I was trafficked at a brothel-type warehouse, on the edge of Portland, Oregon, from age 11-14.
At the warehouse they sent different types of men to different girls, according to our “aptitudes” and skills. My life with a sociopathic father, who was all about his good-guy image, made me a fit for one group of sex buyers in particular. We will call them “the good guys” since that is what they purported themselves to be.
These were the kind of men that no one would ever suspect of buying a child in order to rape them. But each night at the warehouse these “good guys” taught me what the heart of this world of prostitution is.
Before each man opened my door, the guard over my room block would come in to check on me. When he did he always whispered something about the man he was about to bring in. This tip he spoke would inform me what the next man wanted me to be.
I quickly learned that no one saw or wanted to see me, to see us, the prostituted. My job on these nights was not to give each man the true me. My job in prostitution was to disappear into their delusions until they were satisfied.
I quickly learned that no one saw or wanted to see me, to see us, the prostituted.
Some men wanted to be in control and to play out a violent rape fantasy. Some men wanted me to project the illusion that I was the one desperate for sex with them. As for the “good guys,” they preferred the illusion that I was in control, making them do this to me. And that is how we always began.
Even before I saw their good-guy projection, I smelled the simultaneous repression and compulsion that bound them together. That smell became as distinct to me as the smell of rose that my grandma always wore. Their desire to project the good guy image demanded the repression of their perversions in the light of day. But their compulsion to release those perversions brought them to me every night.
To survive the nights, each girl had to find her own unique hidden strengths. One of my strengths is being able to sense the emotions, needs, and desires of people around me acutely. So, as each man walked towards me, I would lock onto them to sense what was in them.
What I sensed were variations on pending explosions of rage and guilt, as well as compulsions to rape and punish. This swirl of dark emotions and forces was what I called the “black hole” within each man. Sensing each man’s unique black hole—knowing exactly what they wanted from me—helped me survive until the door closed behind them. But there was a cost.
The one-way street that prostitution is left me with all their black holes coming into me, but with no way to expel them from myself. So I became a human garbage can for the perversions of men with no trash man to take it away from me.
I became a human garbage can for the perversions of men with no trash man to take it away from me.
For me there was no release. But my first and last job for each man was moving them to the point of release. Releasing their sexual compulsions and perversions was never my choice. I would have left it all inside them, but the choice was never mine. I often presented the illusion of being in control, but I had no real power in this one-sided transaction of prostitution.
Prostitution is a command performance.
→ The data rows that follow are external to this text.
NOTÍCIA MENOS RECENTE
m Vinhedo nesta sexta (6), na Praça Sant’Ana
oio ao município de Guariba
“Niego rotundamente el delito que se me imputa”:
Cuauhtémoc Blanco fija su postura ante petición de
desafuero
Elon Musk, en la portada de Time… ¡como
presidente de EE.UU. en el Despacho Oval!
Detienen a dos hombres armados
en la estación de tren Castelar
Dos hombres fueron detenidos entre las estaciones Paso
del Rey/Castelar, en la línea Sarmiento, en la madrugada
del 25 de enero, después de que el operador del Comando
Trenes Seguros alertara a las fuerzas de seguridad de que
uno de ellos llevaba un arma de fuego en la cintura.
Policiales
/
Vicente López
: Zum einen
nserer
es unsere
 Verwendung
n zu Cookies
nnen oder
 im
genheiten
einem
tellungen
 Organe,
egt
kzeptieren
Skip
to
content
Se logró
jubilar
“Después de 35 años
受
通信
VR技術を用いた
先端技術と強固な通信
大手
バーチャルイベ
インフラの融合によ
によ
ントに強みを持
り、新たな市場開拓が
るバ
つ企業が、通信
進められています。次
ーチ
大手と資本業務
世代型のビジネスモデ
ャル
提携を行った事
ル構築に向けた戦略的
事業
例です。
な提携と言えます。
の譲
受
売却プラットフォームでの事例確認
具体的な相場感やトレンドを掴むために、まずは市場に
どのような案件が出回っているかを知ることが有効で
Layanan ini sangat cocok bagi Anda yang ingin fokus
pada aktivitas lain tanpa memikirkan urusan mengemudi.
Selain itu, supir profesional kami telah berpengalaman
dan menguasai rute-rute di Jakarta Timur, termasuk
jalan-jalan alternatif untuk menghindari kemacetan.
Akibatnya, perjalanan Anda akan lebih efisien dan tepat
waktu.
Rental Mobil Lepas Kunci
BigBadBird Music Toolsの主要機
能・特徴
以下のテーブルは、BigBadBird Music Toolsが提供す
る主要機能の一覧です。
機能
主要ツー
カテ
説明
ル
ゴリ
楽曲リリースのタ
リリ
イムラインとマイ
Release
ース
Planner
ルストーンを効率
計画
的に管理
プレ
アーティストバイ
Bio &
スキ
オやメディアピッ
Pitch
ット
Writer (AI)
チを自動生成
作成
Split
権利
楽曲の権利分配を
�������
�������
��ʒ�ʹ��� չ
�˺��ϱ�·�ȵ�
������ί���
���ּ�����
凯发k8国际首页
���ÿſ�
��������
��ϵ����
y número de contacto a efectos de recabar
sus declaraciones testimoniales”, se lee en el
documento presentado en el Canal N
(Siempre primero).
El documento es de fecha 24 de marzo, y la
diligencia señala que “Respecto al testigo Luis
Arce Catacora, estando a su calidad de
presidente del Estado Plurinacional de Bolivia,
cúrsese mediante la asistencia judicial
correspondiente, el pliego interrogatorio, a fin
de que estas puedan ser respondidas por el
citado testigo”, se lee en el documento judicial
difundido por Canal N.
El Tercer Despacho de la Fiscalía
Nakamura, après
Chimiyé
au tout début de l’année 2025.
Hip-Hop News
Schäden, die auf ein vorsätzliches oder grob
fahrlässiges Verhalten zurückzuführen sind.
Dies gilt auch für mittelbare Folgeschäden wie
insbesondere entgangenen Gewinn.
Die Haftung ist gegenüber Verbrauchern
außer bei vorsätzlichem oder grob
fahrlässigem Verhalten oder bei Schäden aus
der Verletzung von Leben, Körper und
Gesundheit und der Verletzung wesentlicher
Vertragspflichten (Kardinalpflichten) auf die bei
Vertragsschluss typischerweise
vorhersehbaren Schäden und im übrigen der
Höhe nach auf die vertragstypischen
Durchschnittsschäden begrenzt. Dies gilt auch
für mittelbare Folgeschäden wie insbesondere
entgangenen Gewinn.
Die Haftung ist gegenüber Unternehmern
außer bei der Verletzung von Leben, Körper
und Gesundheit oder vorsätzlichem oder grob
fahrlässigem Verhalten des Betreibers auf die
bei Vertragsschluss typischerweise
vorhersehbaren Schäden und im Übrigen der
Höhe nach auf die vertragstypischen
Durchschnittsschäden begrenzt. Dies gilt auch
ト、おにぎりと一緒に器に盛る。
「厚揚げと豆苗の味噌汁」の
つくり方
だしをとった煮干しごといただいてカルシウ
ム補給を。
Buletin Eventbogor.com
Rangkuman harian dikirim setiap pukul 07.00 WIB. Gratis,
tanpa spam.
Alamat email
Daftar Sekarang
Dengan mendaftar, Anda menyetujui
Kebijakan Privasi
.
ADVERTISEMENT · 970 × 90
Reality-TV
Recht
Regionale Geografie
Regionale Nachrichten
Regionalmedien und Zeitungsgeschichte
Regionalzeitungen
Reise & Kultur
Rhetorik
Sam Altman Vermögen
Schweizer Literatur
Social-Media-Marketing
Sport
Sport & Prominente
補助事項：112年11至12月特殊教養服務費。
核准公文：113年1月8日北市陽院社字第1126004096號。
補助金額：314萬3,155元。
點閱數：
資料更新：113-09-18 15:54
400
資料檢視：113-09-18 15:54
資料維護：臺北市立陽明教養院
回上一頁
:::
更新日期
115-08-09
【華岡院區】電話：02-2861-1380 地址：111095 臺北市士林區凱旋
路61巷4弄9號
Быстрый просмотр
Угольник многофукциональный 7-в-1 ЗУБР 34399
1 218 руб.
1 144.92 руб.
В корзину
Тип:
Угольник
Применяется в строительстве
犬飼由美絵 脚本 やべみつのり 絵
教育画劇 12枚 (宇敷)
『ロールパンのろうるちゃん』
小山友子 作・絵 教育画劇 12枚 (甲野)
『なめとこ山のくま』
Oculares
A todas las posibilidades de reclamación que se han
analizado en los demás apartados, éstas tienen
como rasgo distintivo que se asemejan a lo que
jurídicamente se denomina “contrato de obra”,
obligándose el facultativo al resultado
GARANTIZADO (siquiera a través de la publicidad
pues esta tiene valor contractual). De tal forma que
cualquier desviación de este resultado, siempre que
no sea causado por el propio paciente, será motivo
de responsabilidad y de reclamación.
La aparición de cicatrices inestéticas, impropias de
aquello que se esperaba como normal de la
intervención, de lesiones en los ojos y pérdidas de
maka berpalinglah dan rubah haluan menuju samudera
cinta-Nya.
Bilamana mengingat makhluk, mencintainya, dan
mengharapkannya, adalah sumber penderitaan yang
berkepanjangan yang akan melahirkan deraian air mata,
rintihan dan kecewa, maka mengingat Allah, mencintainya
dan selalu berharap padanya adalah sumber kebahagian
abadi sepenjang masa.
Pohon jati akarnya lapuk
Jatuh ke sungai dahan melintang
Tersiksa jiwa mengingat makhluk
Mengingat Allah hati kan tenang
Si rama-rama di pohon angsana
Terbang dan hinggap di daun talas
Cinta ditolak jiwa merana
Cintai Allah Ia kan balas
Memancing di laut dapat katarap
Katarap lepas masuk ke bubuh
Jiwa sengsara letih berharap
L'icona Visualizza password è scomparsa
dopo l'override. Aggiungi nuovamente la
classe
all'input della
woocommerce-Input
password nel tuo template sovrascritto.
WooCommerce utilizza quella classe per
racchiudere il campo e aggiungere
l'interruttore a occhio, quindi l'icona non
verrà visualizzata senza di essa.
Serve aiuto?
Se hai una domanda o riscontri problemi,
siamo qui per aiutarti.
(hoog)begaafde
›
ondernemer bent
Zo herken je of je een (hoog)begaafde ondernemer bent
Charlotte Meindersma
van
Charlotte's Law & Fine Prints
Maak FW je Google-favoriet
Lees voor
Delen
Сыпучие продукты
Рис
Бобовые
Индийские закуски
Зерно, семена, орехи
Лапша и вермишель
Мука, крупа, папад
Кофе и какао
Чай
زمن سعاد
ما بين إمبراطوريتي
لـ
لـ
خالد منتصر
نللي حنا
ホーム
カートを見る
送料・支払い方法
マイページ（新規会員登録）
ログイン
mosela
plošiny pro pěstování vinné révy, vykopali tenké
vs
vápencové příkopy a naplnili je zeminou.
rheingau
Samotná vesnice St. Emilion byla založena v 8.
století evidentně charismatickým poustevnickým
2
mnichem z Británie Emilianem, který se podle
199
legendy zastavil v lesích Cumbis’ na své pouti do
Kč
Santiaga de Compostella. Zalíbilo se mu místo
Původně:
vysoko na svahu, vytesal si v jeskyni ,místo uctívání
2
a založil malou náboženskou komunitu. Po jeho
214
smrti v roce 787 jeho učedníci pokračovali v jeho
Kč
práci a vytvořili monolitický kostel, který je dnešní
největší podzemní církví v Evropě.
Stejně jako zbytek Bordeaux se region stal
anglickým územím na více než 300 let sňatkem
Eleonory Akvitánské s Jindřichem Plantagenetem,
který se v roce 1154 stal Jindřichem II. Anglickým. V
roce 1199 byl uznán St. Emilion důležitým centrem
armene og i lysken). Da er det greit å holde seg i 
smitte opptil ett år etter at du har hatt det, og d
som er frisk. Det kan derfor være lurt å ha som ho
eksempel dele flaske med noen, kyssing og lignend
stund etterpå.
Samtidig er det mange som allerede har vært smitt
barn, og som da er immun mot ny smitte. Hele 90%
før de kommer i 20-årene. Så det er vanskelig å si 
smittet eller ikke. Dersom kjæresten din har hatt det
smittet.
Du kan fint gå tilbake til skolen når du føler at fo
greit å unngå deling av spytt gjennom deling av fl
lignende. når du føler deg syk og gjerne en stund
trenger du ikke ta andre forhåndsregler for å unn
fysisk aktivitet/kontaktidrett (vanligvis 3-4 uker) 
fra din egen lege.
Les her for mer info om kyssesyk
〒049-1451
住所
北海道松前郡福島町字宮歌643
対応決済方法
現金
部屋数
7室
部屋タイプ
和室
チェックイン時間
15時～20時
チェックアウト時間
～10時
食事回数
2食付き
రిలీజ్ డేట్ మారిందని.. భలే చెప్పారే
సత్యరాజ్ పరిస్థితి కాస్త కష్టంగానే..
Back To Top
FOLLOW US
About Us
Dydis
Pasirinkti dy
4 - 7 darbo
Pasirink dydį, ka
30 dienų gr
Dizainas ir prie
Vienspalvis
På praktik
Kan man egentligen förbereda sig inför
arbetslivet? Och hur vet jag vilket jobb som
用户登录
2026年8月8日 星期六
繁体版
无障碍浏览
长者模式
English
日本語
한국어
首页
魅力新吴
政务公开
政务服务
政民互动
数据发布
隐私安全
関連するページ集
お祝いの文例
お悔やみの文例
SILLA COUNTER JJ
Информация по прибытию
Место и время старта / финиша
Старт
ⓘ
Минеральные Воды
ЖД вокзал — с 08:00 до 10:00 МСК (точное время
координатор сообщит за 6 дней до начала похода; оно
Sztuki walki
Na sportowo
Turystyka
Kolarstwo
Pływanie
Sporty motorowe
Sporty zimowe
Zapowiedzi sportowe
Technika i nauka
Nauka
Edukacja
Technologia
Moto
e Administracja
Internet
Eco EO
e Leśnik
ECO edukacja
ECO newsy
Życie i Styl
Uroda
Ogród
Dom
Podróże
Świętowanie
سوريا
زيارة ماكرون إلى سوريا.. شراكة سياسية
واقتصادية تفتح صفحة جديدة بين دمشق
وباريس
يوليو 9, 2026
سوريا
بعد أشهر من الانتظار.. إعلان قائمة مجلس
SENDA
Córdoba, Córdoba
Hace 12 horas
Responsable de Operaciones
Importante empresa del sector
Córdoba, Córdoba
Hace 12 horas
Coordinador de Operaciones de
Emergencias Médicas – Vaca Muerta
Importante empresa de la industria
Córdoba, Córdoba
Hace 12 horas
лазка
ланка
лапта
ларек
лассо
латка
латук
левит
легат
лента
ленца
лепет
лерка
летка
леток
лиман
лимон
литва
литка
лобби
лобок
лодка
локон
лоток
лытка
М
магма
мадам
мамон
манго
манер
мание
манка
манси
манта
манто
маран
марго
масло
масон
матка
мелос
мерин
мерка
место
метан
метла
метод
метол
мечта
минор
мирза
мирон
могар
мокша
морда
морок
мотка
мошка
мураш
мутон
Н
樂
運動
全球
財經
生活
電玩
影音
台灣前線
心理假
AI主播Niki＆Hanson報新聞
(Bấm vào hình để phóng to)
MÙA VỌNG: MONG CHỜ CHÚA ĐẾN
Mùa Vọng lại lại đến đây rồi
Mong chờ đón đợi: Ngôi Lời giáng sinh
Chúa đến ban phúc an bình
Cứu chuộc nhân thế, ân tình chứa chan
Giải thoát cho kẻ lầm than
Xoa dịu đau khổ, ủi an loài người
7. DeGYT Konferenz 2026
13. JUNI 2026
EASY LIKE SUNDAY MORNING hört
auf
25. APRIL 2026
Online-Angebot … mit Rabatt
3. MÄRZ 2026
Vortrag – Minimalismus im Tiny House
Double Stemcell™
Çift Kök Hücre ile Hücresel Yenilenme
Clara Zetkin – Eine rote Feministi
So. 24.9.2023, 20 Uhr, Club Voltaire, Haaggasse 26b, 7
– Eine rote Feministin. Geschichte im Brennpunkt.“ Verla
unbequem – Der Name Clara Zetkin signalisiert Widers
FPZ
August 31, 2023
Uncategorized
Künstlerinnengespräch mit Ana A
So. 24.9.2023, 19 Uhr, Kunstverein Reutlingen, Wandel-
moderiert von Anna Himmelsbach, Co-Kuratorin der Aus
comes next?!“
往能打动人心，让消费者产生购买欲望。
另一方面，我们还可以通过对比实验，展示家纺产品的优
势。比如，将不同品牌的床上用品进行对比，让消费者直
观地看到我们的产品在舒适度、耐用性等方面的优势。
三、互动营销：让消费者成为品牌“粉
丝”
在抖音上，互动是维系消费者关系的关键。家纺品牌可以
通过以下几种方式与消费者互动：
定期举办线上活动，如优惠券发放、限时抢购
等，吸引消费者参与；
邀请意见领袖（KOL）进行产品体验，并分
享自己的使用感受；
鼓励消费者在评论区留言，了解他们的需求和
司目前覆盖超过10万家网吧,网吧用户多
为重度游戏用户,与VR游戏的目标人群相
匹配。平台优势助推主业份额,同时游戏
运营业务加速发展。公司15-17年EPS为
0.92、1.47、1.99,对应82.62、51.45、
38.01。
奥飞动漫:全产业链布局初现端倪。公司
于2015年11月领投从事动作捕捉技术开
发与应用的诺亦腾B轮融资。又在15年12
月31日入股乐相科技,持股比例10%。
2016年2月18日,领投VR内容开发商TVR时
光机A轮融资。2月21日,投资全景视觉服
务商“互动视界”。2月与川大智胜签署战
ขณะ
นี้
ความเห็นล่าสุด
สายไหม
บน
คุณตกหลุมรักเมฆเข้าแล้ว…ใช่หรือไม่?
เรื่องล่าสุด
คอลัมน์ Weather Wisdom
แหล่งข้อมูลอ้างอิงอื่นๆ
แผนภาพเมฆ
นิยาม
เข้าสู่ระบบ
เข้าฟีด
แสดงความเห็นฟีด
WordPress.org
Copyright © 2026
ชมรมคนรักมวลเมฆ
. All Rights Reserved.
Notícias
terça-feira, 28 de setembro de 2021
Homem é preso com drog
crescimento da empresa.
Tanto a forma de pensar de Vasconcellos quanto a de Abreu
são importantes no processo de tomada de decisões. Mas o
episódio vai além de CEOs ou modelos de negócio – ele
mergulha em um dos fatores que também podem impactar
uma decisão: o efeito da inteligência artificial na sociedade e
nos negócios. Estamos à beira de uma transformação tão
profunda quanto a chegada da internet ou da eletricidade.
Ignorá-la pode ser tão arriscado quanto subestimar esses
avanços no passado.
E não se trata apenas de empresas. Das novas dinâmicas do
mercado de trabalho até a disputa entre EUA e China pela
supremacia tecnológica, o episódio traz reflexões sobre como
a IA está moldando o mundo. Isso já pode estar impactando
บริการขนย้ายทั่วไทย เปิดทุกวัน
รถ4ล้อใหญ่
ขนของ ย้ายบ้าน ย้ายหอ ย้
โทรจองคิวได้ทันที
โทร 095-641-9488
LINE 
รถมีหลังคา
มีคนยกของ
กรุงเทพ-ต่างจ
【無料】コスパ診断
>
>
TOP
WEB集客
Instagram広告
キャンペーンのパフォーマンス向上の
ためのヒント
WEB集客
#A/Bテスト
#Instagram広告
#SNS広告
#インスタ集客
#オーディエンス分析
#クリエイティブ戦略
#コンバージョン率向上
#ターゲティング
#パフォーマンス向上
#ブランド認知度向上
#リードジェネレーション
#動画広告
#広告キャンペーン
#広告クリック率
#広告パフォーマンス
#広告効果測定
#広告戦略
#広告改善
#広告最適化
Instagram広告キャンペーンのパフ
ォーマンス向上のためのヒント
For me, each performance moved through a progression of acts, like a play, so to speak.
With the “good guys,” in Act 1 I projected to be powerful, despite my powerless position. I incited them to do exactly what they came there to do. This allowed them to remain the “good guy” in their own mind. I acted “bad” so they could remain “good.”
In Act 2 I reverted to my actual powerless position as they exploded their raging, raping perversions all over me. I learned that their release required the illusion of my control to make their moment of overpowering me more satisfying. In rape culture, rape is a prize that is the most satisfying when it is attained through a struggle.
After the release of rape, rage, and perversion comes relief, but sometimes also guilt. Men who are not sociopaths, who have some level of conscience, will have guilt. Most men wash away the guilt of exploitation by seeing us as inhuman or by seeing the moment as an emotionless transaction. Some men, though, require more than that to be released from their guilt.
The “good guys” needed reassurance that they were not to blame. They needed to reassert that they were still good guys. So in Act 3 we played out their delusion of my control again. This time, though, it played out in an S&M scene of them punishing me for what I had made them do. This “expunging” of their guilt freed them to begin their cycle of repression and perversion again.
This last act is the act we have been living in as a culture. It is easier to blame the exploited than to make the not so “good guys” take responsibility for their actions. We cannot heal, though, or change as a culture while we are moving in and out of delusion ourselves. Seeing the broken guy, masquerading as a good guy, for what he is will give both him and us the opportunity to heal.
Even when the door closed behind them, ending these scenes of tragedy, I never really let myself feel freely. In the explosions of emotion and perversion that prostitution is there was no room for my feelings or my humanity.
But despite the delusions of these men, I remained human—dissociated—but still human throughout my long dark night of exploitation. Not seeing the enslaved as human does not actually make them any less human.
We, the formerly exploited, are now letting go of our perceived inhumanity, extending our hand of humanity to you. We believe when you hear our stories, you will see, connect with, and affirm our humanity. This connection, this seeing, is how we will together begin to change the broken stories of our culture. I speak my story to offer a true seeing that only comes through connection. I speak my story to create a fire of empathy that will help us #See2Free the exploited among us.